Faith to Freedom Daily: William Apes

William Apes was born in Massachusetts, probably to an African American mother and a father of mixed Indian and white descent.  His paternal grandmother was Pequot.  After a difficult childhood, Apess was ordained a Methodist Minister in 1829.  His book, A Song of the Forest (1829), was the first published autobiography of a native person.  Apes argued against the Indian Removal Act (1830), which gave the government the authority to force Eastern Indians onto Western reservations.  A prolific author,  Apess was committed to fight for Indian rights.

Faith to Freedom Daily: Samson Occom

Connecticut-born Samson Occom became a Protestant minister.  In 1749, Occom (or Occum) chose to go to Long Island to serve the Montauk peoples as their pastor and schoolmaster.  Occom was officially ordained in 1759.  In 1766, Occom went to England to help raise funds to establish Dartmouth College.

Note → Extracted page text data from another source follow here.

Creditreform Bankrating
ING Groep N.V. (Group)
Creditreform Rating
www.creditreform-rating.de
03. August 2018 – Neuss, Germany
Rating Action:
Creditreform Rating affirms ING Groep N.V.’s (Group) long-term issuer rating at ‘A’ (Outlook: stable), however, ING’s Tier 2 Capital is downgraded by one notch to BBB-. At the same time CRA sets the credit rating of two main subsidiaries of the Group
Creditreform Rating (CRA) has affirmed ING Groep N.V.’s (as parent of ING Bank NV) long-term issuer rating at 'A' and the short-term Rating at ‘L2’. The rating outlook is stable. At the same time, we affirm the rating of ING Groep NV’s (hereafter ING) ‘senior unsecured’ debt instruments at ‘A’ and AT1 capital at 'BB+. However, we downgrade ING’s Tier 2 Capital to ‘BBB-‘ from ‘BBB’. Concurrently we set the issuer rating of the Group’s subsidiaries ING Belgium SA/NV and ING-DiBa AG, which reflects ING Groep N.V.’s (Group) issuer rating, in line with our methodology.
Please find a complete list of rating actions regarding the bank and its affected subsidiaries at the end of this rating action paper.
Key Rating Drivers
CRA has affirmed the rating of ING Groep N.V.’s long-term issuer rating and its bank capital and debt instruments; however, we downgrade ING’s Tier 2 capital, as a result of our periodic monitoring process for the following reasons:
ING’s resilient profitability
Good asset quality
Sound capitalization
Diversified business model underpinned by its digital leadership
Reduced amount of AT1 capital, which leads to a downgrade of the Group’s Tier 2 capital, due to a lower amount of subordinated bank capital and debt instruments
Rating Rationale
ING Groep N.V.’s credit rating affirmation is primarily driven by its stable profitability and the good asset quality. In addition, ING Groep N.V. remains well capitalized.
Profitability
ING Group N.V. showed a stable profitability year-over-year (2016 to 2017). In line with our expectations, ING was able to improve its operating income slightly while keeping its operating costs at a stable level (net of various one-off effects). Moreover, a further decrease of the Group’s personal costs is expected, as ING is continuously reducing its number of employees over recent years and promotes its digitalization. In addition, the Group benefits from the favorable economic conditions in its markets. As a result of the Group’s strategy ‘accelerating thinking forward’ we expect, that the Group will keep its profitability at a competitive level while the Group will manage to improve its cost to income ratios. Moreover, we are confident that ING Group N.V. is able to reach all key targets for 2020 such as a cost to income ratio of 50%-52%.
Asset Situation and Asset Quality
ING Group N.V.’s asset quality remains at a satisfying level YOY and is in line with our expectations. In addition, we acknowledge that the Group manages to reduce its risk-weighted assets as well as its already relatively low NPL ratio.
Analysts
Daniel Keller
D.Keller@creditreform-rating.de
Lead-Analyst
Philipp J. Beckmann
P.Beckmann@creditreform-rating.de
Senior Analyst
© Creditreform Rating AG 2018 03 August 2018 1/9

Faith to Freedom Daily: John Jea

Born in Africa and kidnapped and enslaved in New York, John Jea gained his freedom after the Revolutionary War.  He became an itinerant Methodist minister and worked tirelessly against slavery.  In 1811, he published his autobiography, The Life, History and Unparalleled Sufferings of John Jea, the African Preacher.

Faith to Freedom Daily: Benjamin Rush

Benjamin Rush, a prominent Philadelphia physician succeeded Benjamin Franklin as the president of the the Philadelphia Society for the Abolition of Slavery.  Rush also published An Address to the Inhabitants of British Settlements in America, upon Slave-Keeping.  He denounced slavery as anti-Christian, writing, “A Christian Slave is a contradiction in terms.”